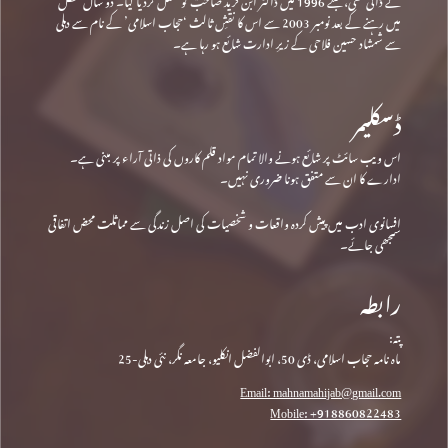
میں رہنے کے بعد نومبر 2003 سے اس کا نقشِ ثالث ‘حجاب اسلامی’ کے نام سے دہلی
سے شمشاد حسین فلاحی کے زیرِ ادارت شائع ہو رہا ہے۔
ڈسکلیمر
اس ویب سائٹ پر شائع ہونے والا تمام مواد قلم کاروں کی ذاتی آراء پر مبنی ہے۔
ادارے کا ان سے متفق ہونا ضروری نہیں۔
افسانوی ادب میں پیش کردہ واقعات و شخصیات کی اصل زندگی سے مماثلت محض اتفاقی
سمجھی جائے۔
رابطہ
پتہ:
ماہ نامہ حجاب اسلامی، ڈی 50، ابوالفضل انکلیو، جامعہ نگر، نئی دہلی-25
Email: mahnamahijab@gmail.com
Mobile: +918860822483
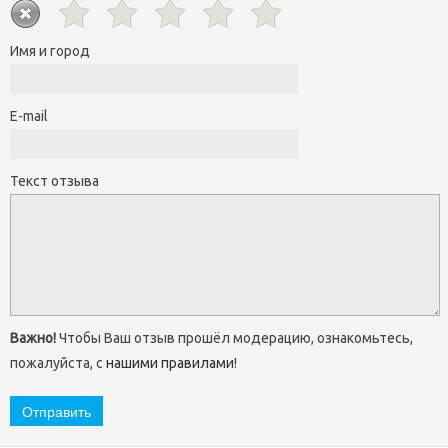
Имя и город
E-mail
Текст отзыва
Важно!
Чтобы Ваш отзыв прошёл модерацию, ознакомьтесь,
пожалуйста, с
нашими правилами
!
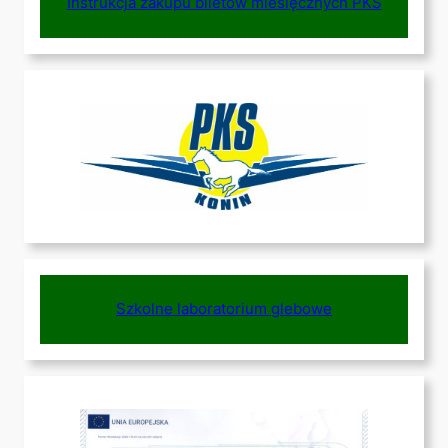
Instrukcja zakupu biletów miesięcznych PKS
Szkolne laboratorium glebowe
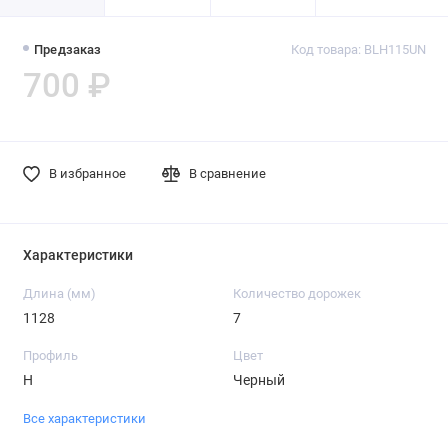
Предзаказ
Код товара: BLH115UN
700 ₽
В избранное
В сравнение
Характеристики
Длина (мм)
Количество дорожек
1128
7
Профиль
Цвет
H
Черный
Все характеристики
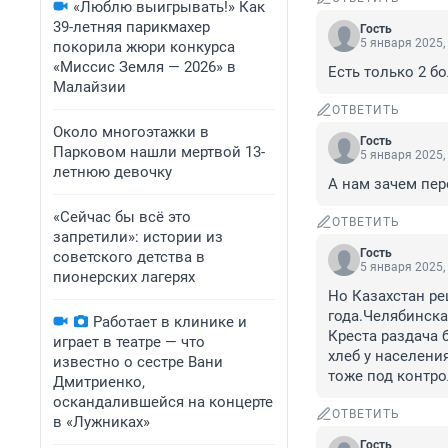
«Люблю выигрывать!» Как
39-летняя парикмахер
Гость
5 января 2025,
покорила жюри конкурса
«Миссис Земля — 2026» в
Есть только 2 б
Малайзии
ОТВЕТИТЬ
Около многоэтажки в
Гость
Парковом нашли мертвой 13-
5 января 2025,
летнюю девочку
А нам зачем пер
«Сейчас бы всё это
ОТВЕТИТЬ
запретили»: истории из
Гость
советского детства в
5 января 2025,
пионерских лагерях
Но Казахстан ре
года.Челябинска
Работает в клинике и
Креста раздача 
играет в театре — что
хлеб у населени
известно о сестре Вани
тоже под контро
Дмитриенко,
оскандалившейся на концерте
ОТВЕТИТЬ
в «Лужниках»
Гость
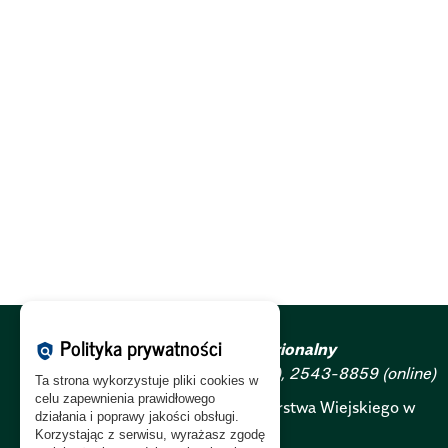
Polityka prywatności
Turystyka i Rozwój Regionalny
policy
ISSN:
2353-9178 (print), 2543-8859 (online)
Ta strona wykorzystuje pliki cookies w
celu zapewnienia prawidłowego
Szkoła Główna Gospodarstwa Wiejskiego w
działania i poprawy jakości obsługi.
Warszawie
Korzystając z serwisu, wyrażasz zgodę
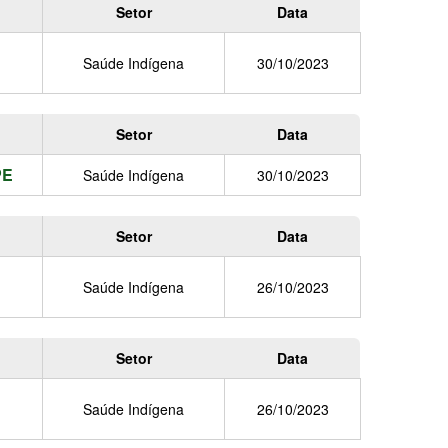
Setor
Data
Saúde Indígena
30/10/2023
Setor
Data
PE
Saúde Indígena
30/10/2023
Setor
Data
Saúde Indígena
26/10/2023
Setor
Data
Saúde Indígena
26/10/2023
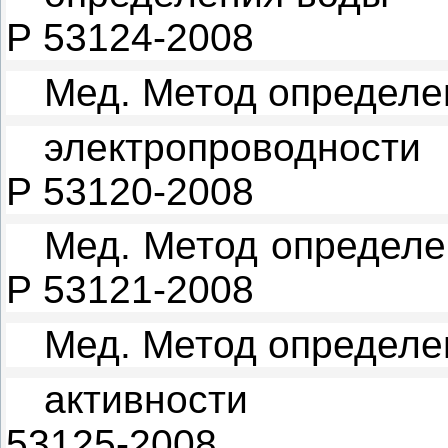
Р 53124-2008
Мед. Метод определе
электропроводности
Р 53120-2008
Мед. Метод определе
Р 53121-2008
Мед. Метод определе
активности
53125-2008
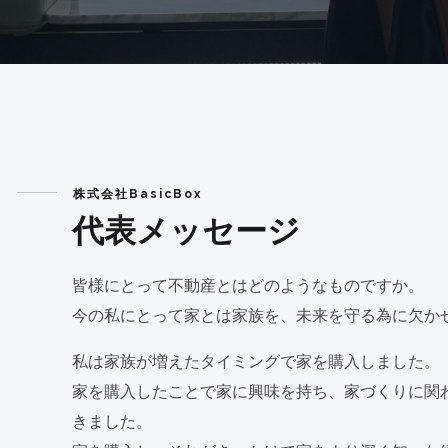
株式会社BasicBox
代表メッセージ
皆様にとって不動産とはどのようなものですか。
今の私にとって家とは家族を、未来を守る為に欠か
私は家族が増えたタイミングで家を購入しました。
家を購入したことで家に興味を持ち、家づくりに関
きました。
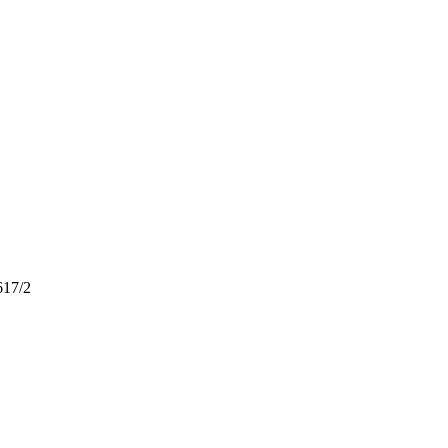
617/2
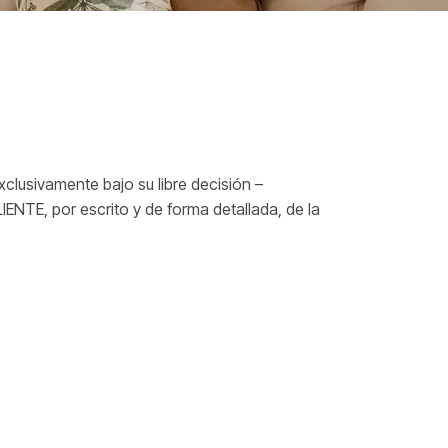
xclusivamente bajo su libre decisión –
IENTE, por escrito y de forma detallada, de la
__________
=== Try it ===
Would you return all of the entries unchanged while omitting the images?

=== Answer area ===
میں رہنے کے بعد نومبر 2003 سے اس کا نقشِ ثالث ‘حجاب اسلامی’ کے نام سے دہلی
سے شمشاد حسین فلاحی کے زیرِ ادارت شائع ہو رہا ہے۔
ڈسکلیمر
اس ویب سائٹ پر شائع ہونے والا تمام مواد قلم کاروں کی ذاتی آراء پر مبنی ہے۔
ادارے کا ان سے متفق ہونا ضروری نہیں۔
افسانوی ادب میں پیش کردہ واقعات و شخصیات کی اصل زندگی سے مماثلت محض اتفاقی
سمجھی جائے۔
رابطہ
پتہ:
ماہ نامہ حجاب اسلامی، ڈی 50، ابوالفضل انکلیو، جامعہ نگر، نئی دہلی-25
Email: mahnamahijab@gmail.com
Mobile: +918860822483
Имя и город
E-mail
Текст отзыва
Важно!
Чтобы Ваш отзыв прошёл модерацию, ознакомьтесь,
пожалуйста, с
нашими правилами
!
Instrukcja zakupu biletów miesięcznych PKS
Szkolne laboratorium glebowe
Предзаказ
Код товара: BLH115UN
700 ₽
В избранное
В сравнение
Характеристики
Длина (мм)
Количество дорожек
1128
7
Профиль
Цвет
H
Черный
Все характеристики
«Люблю выигрывать!» Как
39-летняя парикмахер
Гость
5 января 2025,
покорила жюри конкурса
«Миссис Земля — 2026» в
Есть только 2 б
Малайзии
ОТВЕТИТЬ
Около многоэтажки в
Гость
Парковом нашли мертвой 13-
5 января 2025,
летнюю девочку
А нам зачем пер
«Сейчас бы всё это
ОТВЕТИТЬ
запретили»: истории из
Гость
советского детства в
5 января 2025,
пионерских лагерях
Но Казахстан ре
года.Челябинска
Работает в клинике и
Креста раздача 
играет в театре — что
хлеб у населени
известно о сестре Вани
тоже под контро
Дмитриенко,
оскандалившейся на концерте
ОТВЕТИТЬ
в «Лужниках»
Гость
Polityka prywatności
Turystyka i Rozwój Regionalny
policy
ISSN:
2353-9178 (print), 2543-8859 (online)
Ta strona wykorzystuje pliki cookies w
celu zapewnienia prawidłowego
Szkoła Główna Gospodarstwa Wiejskiego w
działania i poprawy jakości obsługi.
Warszawie
Korzystając z serwisu, wyrażasz zgodę
Setor
Data
Saúde Indígena
30/10/2023
Setor
Data
PE
Saúde Indígena
30/10/2023
Setor
Data
Saúde Indígena
26/10/2023
Setor
Data
Saúde Indígena
26/10/2023
Р 53124-2008
Мед. Метод определе
электропроводности
Р 53120-2008
Мед. Метод определе
Р 53121-2008
Мед. Метод определе
активности
53125-2008
株式会社BasicBox
代表メッセージ
皆様にとって不動産とはどのようなものですか。
今の私にとって家とは家族を、未来を守る為に欠か
私は家族が増えたタイミングで家を購入しました。
家を購入したことで家に興味を持ち、家づくりに関
きました。
617/2
xclusivamente bajo su libre decisión –
IENTE, por escrito y de forma detallada, de la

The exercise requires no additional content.